The two men have converged in a more fundamental way. Thematically, Blair sounds much like Clinton in 1992, with ringing declarations about “reinventing” government and enlarging opportunity. Programmatically, he has much more in common with the Clinton of 1996, who partitioned his vast ambitions into bite-sized programs modest in both risk and reward.

Caution Instead of Bold Action

If Blair wins, the real danger may not be that he suddenly abandons his promises of centrist reform--as some Tories suspect--but that he finds them insufficient to produce the level of change he has promised. On such issues as the challenge of funding decent retirements without busting the budget, he has so far, like Clinton, valued caution over bold action.

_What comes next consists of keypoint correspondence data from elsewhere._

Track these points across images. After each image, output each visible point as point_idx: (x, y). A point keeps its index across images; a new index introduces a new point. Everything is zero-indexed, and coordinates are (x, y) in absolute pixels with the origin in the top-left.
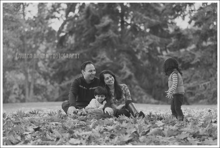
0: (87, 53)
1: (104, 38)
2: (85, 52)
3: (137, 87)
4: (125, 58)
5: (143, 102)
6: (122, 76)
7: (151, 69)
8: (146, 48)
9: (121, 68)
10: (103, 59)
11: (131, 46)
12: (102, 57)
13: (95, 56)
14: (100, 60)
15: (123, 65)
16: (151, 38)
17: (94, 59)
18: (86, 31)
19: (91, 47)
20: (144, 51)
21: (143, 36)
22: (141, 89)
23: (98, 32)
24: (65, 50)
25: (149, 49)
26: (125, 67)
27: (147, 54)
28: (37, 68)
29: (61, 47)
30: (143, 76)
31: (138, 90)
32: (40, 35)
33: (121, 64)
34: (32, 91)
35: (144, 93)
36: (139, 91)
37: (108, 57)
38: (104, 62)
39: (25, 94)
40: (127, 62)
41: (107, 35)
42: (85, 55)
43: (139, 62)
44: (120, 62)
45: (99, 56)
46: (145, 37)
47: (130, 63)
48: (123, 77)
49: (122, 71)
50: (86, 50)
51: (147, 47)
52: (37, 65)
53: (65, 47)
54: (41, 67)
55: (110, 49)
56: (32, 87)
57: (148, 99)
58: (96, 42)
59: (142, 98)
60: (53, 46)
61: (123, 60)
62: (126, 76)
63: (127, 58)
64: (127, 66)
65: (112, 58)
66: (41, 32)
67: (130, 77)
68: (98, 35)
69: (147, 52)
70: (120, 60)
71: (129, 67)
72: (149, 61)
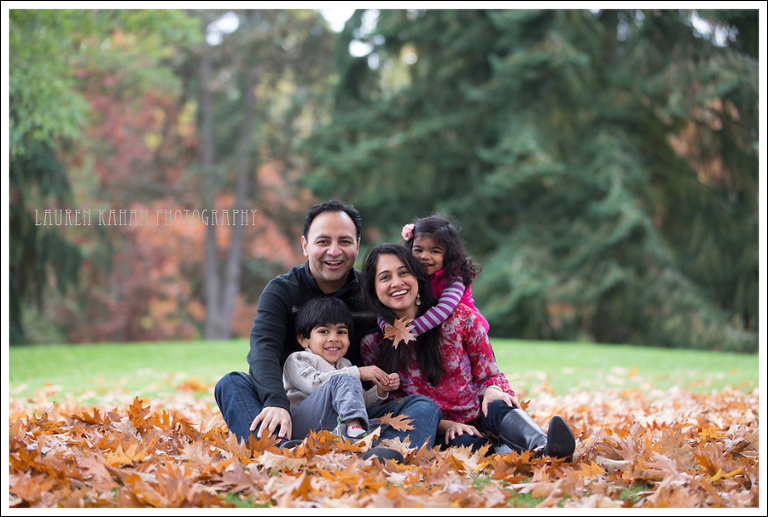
0: (460, 131)
1: (526, 67)
2: (450, 128)
3: (669, 275)
4: (618, 154)
5: (694, 339)
6: (604, 227)
7: (733, 197)
8: (713, 111)
9: (600, 194)
10: (523, 157)
11: (646, 102)
12: (517, 149)
13: (491, 141)
14: (510, 160)
15: (609, 182)
16: (730, 67)
17: (486, 154)
18: (456, 36)
19: (474, 104)
20: (701, 124)
21: (696, 59)
22: (685, 283)
23: (502, 42)
24: (366, 115)
25: (723, 115)
26: (617, 190)
27: (716, 133)
28: (253, 189)
29: (352, 103)
30: (698, 228)
31: (673, 287)
32: (264, 53)
33: (600, 180)
34: (232, 288)
35: (697, 301)
36: (677, 295)
37: (543, 146)
38: (527, 169)
39: (204, 302)
40: (627, 169)
41: (538, 55)
42: (452, 138)
43: (682, 167)
44: (597, 171)
45: (506, 143)
46: (702, 64)
47: (640, 173)
48: (609, 233)
49: (603, 208)
50: (455, 119)
51: (717, 105)
52: (252, 178)
53: (367, 103)
54: (272, 189)
55: (557, 116)
56: (233, 270)
57: (713, 328)
58: (496, 83)
59: (687, 323)
60: (320, 101)
61: (610, 161)
62: (622, 230)
63: (626, 150)
64: (626, 185)
65: (563, 152)
66: (269, 40)
67: (637, 234)
68: (503, 54)
69: (717, 125)
70: (599, 161)
71: (635, 190)
72: (726, 164)
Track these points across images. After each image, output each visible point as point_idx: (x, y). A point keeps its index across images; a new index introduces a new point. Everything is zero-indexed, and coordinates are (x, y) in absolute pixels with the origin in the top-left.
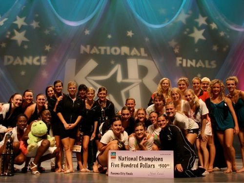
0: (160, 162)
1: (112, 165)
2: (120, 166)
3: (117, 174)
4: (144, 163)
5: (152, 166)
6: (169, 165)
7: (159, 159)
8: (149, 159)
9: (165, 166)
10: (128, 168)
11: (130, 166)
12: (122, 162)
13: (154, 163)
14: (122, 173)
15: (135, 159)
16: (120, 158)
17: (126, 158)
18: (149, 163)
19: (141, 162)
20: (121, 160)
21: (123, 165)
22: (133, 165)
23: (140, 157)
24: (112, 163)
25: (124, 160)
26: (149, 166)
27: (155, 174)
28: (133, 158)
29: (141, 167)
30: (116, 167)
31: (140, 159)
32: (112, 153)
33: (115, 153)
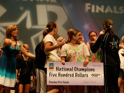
0: (92, 73)
1: (50, 75)
2: (57, 75)
3: (55, 82)
4: (78, 73)
5: (86, 76)
6: (99, 75)
7: (91, 70)
8: (83, 70)
9: (97, 75)
10: (65, 77)
11: (67, 75)
12: (59, 72)
13: (87, 73)
14: (59, 82)
15: (71, 70)
16: (57, 69)
18: (83, 73)
19: (76, 72)
20: (58, 70)
21: (60, 75)
22: (69, 75)
23: (75, 67)
24: (50, 73)
25: (61, 70)
26: (83, 76)
27: (88, 82)
28: (69, 69)
29: (76, 76)
30: (54, 76)
31: (75, 69)
32: (50, 64)
33: (53, 64)
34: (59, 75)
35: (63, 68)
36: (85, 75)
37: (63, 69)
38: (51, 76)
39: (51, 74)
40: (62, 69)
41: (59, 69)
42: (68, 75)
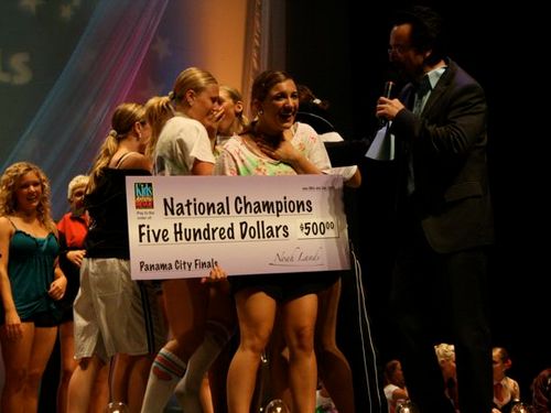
0: (304, 217)
1: (141, 234)
2: (171, 235)
3: (163, 266)
4: (252, 220)
5: (281, 231)
6: (331, 225)
7: (300, 205)
8: (268, 206)
9: (321, 228)
10: (200, 243)
11: (207, 234)
12: (177, 219)
13: (285, 219)
14: (179, 265)
15: (222, 209)
16: (169, 207)
17: (188, 204)
18: (271, 220)
19: (242, 217)
20: (173, 214)
21: (180, 232)
22: (218, 231)
23: (238, 198)
24: (141, 227)
25: (182, 212)
26: (271, 233)
27: (292, 259)
28: (213, 205)
29: (243, 236)
30: (157, 240)
31: (239, 206)
32: (140, 188)
33: (150, 185)
34: (176, 233)
35: (192, 201)
36: (277, 229)
37: (192, 207)
38: (145, 238)
39: (144, 230)
40: (185, 209)
41: (175, 209)
42: (214, 231)
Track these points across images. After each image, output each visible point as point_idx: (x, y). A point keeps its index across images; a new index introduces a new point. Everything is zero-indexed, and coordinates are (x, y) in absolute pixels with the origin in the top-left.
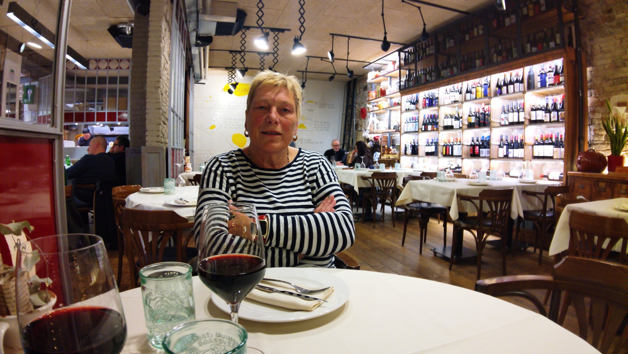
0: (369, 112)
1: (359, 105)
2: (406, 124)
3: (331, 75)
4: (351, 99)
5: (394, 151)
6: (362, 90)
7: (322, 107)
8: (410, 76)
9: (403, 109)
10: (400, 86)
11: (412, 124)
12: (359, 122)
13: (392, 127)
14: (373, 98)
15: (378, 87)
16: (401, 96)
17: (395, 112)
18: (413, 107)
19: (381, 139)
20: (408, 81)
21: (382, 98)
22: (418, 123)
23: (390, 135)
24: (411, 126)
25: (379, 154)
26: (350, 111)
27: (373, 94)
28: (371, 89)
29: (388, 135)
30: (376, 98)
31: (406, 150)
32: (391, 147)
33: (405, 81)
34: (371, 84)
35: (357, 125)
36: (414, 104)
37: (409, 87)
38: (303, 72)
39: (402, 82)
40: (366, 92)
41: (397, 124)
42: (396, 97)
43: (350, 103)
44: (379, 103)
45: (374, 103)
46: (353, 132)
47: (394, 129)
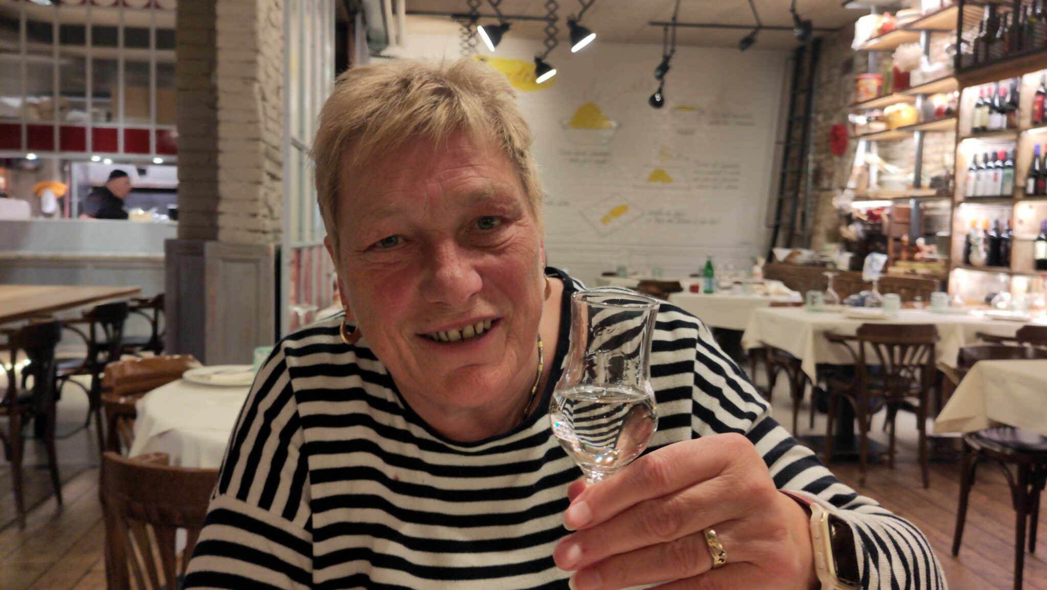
0: (857, 138)
1: (828, 117)
2: (973, 175)
3: (746, 33)
4: (802, 98)
5: (931, 252)
6: (837, 71)
7: (716, 123)
8: (993, 23)
9: (966, 128)
10: (958, 59)
11: (991, 173)
12: (824, 164)
13: (926, 182)
14: (871, 97)
15: (886, 62)
16: (961, 90)
17: (938, 137)
18: (998, 120)
19: (889, 216)
20: (986, 41)
21: (896, 97)
22: (1011, 171)
23: (917, 204)
24: (990, 182)
25: (881, 259)
26: (797, 133)
27: (870, 83)
28: (863, 69)
29: (912, 204)
30: (879, 96)
31: (968, 251)
32: (921, 242)
33: (977, 41)
34: (865, 53)
35: (818, 175)
36: (1002, 110)
37: (989, 61)
38: (666, 25)
39: (967, 43)
40: (849, 77)
41: (941, 173)
42: (944, 92)
43: (800, 111)
44: (888, 111)
45: (872, 110)
46: (806, 193)
47: (932, 186)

Blair understands those criticisms. But he urges patience. With one eye on Clinton’s chaotic first months in office, he says the party must proceed “responsibly, with step-by-step reform,” to regain public trust after 18 years in the wilderness. Given that the British system typically has imposed more party discipline on members of Parliament than members of Congress feel, Blair is cautiously optimistic he can bring his party along his new path. In the end, he insists--in tones more like Stalin than Bambi--that no one who has watched him reconstruct the Labor Party should question how “radical” he will be in reforming education, welfare and health care.

“The one thing I am absolutely determined to do is deliver the new Labor vision,” Blair says as his plane from Scotland approaches London. “I mean, there will be no backsliding and no return to the past.”